Educação

Assembleia aprova novo PCCR da Educação por unanimidade e parlamentares destacam atuação de Laurez e Wanderlei

Plano de Cargos, Carreiras e Remuneração da Educação é aprovado após mais de um ano de debates e articulações entre governo, sindicato e deputados estaduais.

Yasmim Rodrigues/Bastidores do Tocantins 

Após um ano e quatro meses de discussões, o novo Plano de Cargos, Carreiras e Remuneração (PCCR) da Educação foi aprovado por unanimidade pela Assembleia Legislativa do Tocantins (Aleto) nesta terça-feira, 4. A votação ocorreu em duas sessões consecutivas e foi marcada por discursos que reconheceram o empenho do governador em exercício, Laurez Moreira (PSD), responsável pelo envio da matéria, e do governador afastado, Wanderlei Barbosa (Republicanos), que iniciou o processo de construção da proposta.

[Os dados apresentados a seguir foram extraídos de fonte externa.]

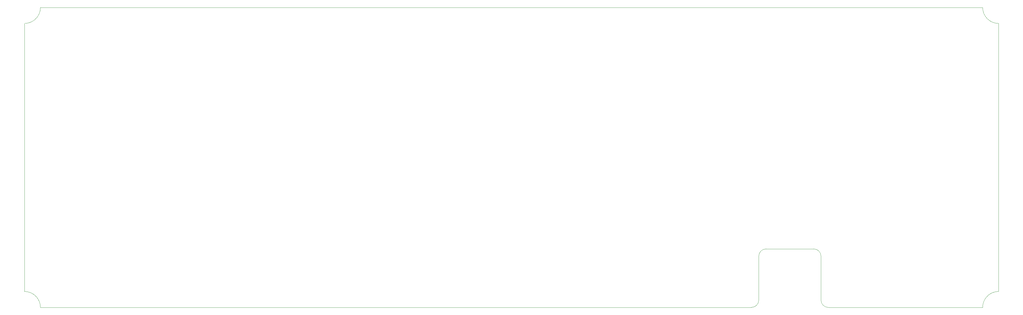
<source format=gm1>
G04 #@! TF.GenerationSoftware,KiCad,Pcbnew,(5.1.0-0)*
G04 #@! TF.CreationDate,2021-01-29T15:13:06+00:00*
G04 #@! TF.ProjectId,PULSE,50554c53-452e-46b6-9963-61645f706362,rev?*
G04 #@! TF.SameCoordinates,Original*
G04 #@! TF.FileFunction,Profile,NP*
%FSLAX46Y46*%
G04 Gerber Fmt 4.6, Leading zero omitted, Abs format (unit mm)*
G04 Created by KiCad (PCBNEW (5.1.0-0)) date 2021-01-29 15:13:06*
%MOMM*%
%LPD*%
G04 APERTURE LIST*
%ADD10C,0.050000*%
G04 APERTURE END LIST*
D10*
X203600000Y34090510D02*
X203600000Y-53136531D01*
X123229791Y-58340674D02*
X-107909385Y-58340000D01*
X-113109470Y-53139915D02*
X-113100000Y34090146D01*
X198399852Y39290658D02*
X-107899488Y39290658D01*
X-113109470Y-53139915D02*
G75*
G02X-107909385Y-58340000I0J-5200085D01*
G01*
X198395857Y-58340674D02*
G75*
G02X203600000Y-53136531I5204143J0D01*
G01*
X203600000Y34090510D02*
G75*
G02X198399852Y39290658I0J5200148D01*
G01*
X-107899488Y39290658D02*
G75*
G02X-113100000Y34090146I-5200512J0D01*
G01*
X125611043Y-41671910D02*
X125611043Y-55959422D01*
X143470433Y-39290658D02*
X127992295Y-39290658D01*
X145851685Y-55959422D02*
X145851685Y-41671910D01*
X198395857Y-58340674D02*
X148232937Y-58340674D01*
X148232937Y-58340674D02*
G75*
G02X145851685Y-55959422I0J2381252D01*
G01*
X143470433Y-39290658D02*
G75*
G02X145851685Y-41671910I0J-2381252D01*
G01*
X125611043Y-41671910D02*
G75*
G02X127992295Y-39290658I2381252J0D01*
G01*
X125611043Y-55959422D02*
G75*
G02X123229791Y-58340674I-2381252J0D01*
G01*
M02*

</source>
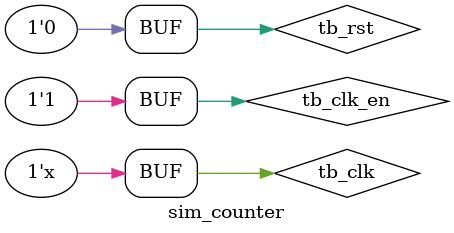
<source format=v>
`timescale 1ns / 1ps


module sim_counter();
    parameter WIDTH = 4;
    parameter MAX = 12;
    parameter CLK_PERIOD = 5;
    
    reg tb_clk;
    reg tb_clk_en;
    reg tb_rst;
    wire [WIDTH - 1: 0] out;
    
    Counter #(WIDTH, 0, 3, MAX) UUT  
    (
        .clk(tb_clk),
        .clk_en(tb_clk_en),
        .rst(tb_rst),
        .count(out)    
    );
    
    
    initial begin
        tb_clk <= 0;
        tb_clk_en <= 0;
        tb_rst <= 0;
        
        #(CLK_PERIOD*5 - 1) tb_clk_en <= 1;
        #(CLK_PERIOD*10 - 1) tb_rst <= 1;
        #(CLK_PERIOD*15 - 1) tb_rst <= 0;
    end
    
    always #(CLK_PERIOD) tb_clk = !tb_clk;

endmodule

</source>
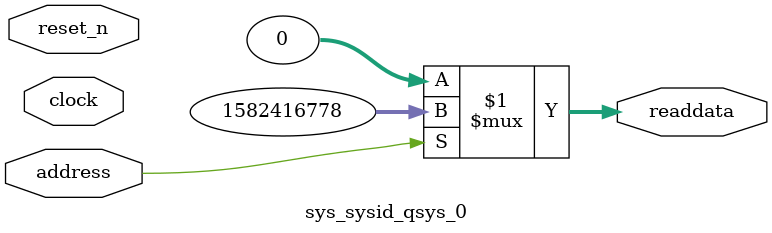
<source format=v>

`timescale 1ns / 1ps
// synthesis translate_on

// turn off superfluous verilog processor warnings 
// altera message_level Level1 
// altera message_off 10034 10035 10036 10037 10230 10240 10030 

module sys_sysid_qsys_0 (
               // inputs:
                address,
                clock,
                reset_n,

               // outputs:
                readdata
             )
;

  output  [ 31: 0] readdata;
  input            address;
  input            clock;
  input            reset_n;

  wire    [ 31: 0] readdata;
  //control_slave, which is an e_avalon_slave
  assign readdata = address ? 1582416778 : 0;

endmodule




</source>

Durante as manifestações em plenário, parlamentares de diferentes partidos elogiaram o avanço da pauta e a importância do diálogo entre governo e categoria. O presidente da Casa, Amélio Cayres (Republicanos), destacou a relevância do momento e o impacto positivo da medida para os profissionais da educação. Deputados como Winston Gomes (PSD), Ivory de Lira (PCdoB) e Jorge Frederico (Republicanos) também ressaltaram a colaboração entre as gestões de Wanderlei e Laurez no andamento do projeto.

Os deputados Gutierres Torquato e Eduardo Fortes (PSD) se diferenciaram na abordagem: o primeiro concentrou os agradecimentos na atuação de Laurez Moreira, enquanto o segundo enalteceu apenas o trabalho de Wanderlei Barbosa. Já os parlamentares Marcus Marcelo (PL) e Júnior Geo (PSDB), que estiveram entre os mais engajados na análise da proposta, comemoraram a aprovação, mas ponderaram que o texto poderia ter avançado mais em alguns pontos. “A rede estadual aguardava há dez anos uma atualização do plano. É um passo importante, mas ainda há reivindicações que não foram contempladas”, afirmou Marcus Marcelo.

Debates e pendências

Em seu pronunciamento, Marcus Marcelo também aproveitou para se solidarizar com os profissionais da educação de Araguaína, que enfrentam divergências com o Executivo municipal sobre o plano local da categoria. Segundo o deputado, “enquanto o Tocantins avança na valorização dos professores, em Araguaína há medidas que retiram direitos adquiridos”.

O deputado Júnior Geo reforçou que, apesar dos avanços, persistem desafios. Ele lembrou que professores recém-concursados e o grupo de professores normalistas (Pronos) ainda não tiveram suas demandas atendidas. “Conseguimos incluir algumas emendas importantes, mas há diversas pendências que precisam continuar sendo debatidas”, pontuou.

Entenda o processo

A construção do novo PCCR teve início em junho de 2024, com a criação de uma comissão mista formada por representantes do Governo do Estado, da Secretaria da Educação (Seduc) e do Sindicato dos Trabalhadores em Educação do Tocantins (Sintet). O texto final foi concluído em abril de 2025, prevendo um impacto financeiro anual de R$ 150,5 milhões.

Devido às limitações fiscais, a proposta foi ajustada pelo Comitê Gestor de Finanças, que definiu o envio do projeto à Aleto somente em setembro. Contudo, o afastamento temporário do governador Wanderlei Barbosa adiou o cronograma. Com a posse interina de Laurez Moreira, a proposta foi reavaliada, mas mantida em seus principais pontos.

Após manifestações e duas paralisações da categoria, o governo confirmou o envio do texto ao Legislativo. O projeto foi encaminhado no Dia do Professor e aprovado em primeiro e segundo turnos no mesmo dia, encerrando um ciclo de intensos debates e mobilizações em torno da valorização da educação tocantinense.